In regard to the pitch he hit for the home run, he said the pitcher hung a slider, “and I was able to get it.”
Once again, the Aggies won a game with youthful talent making significant contributions. From Kent. From Grahovac, a freshman from Orange, Calif. From Sorrell, another freshman, from Highland Village and Flower Mound Marcus High School.
“Even though they’re young,” Kent said, “I think we’re past the young phase. Gavin Grahovac is so mature. So is Sorrell. They’ve had so much experience (and) they’re good baseball players.”
Kent considers his teammates to be smart players who put in the work to prepare themselves in between games.
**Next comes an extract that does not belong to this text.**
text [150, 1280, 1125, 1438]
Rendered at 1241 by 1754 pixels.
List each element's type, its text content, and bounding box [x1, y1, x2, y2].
“Baseball is a frustrating game,” he said. “So, the consistency and the time that you put in is not always shown out on the field when you play. The countless hours in the cages sometimes turns into a 0-for-4 when you go out on Tuesday. But, it’s just the repetition, man. You’re stacking days on days. It has a compound effect, and you just got to keep pushing through it.”
Records
Texas A&M
Overall 53-13
In the NCAA tournament 9-0
In the MCWS 4-0
Tennessee
Overall 58-13
In the NCAA tournament 8-2
In the MCWS 3-1
Coming up
MCWS title series continues with Game 2 on Sunday at 1 p.m. A Game 3 would be played on Monday if necessary.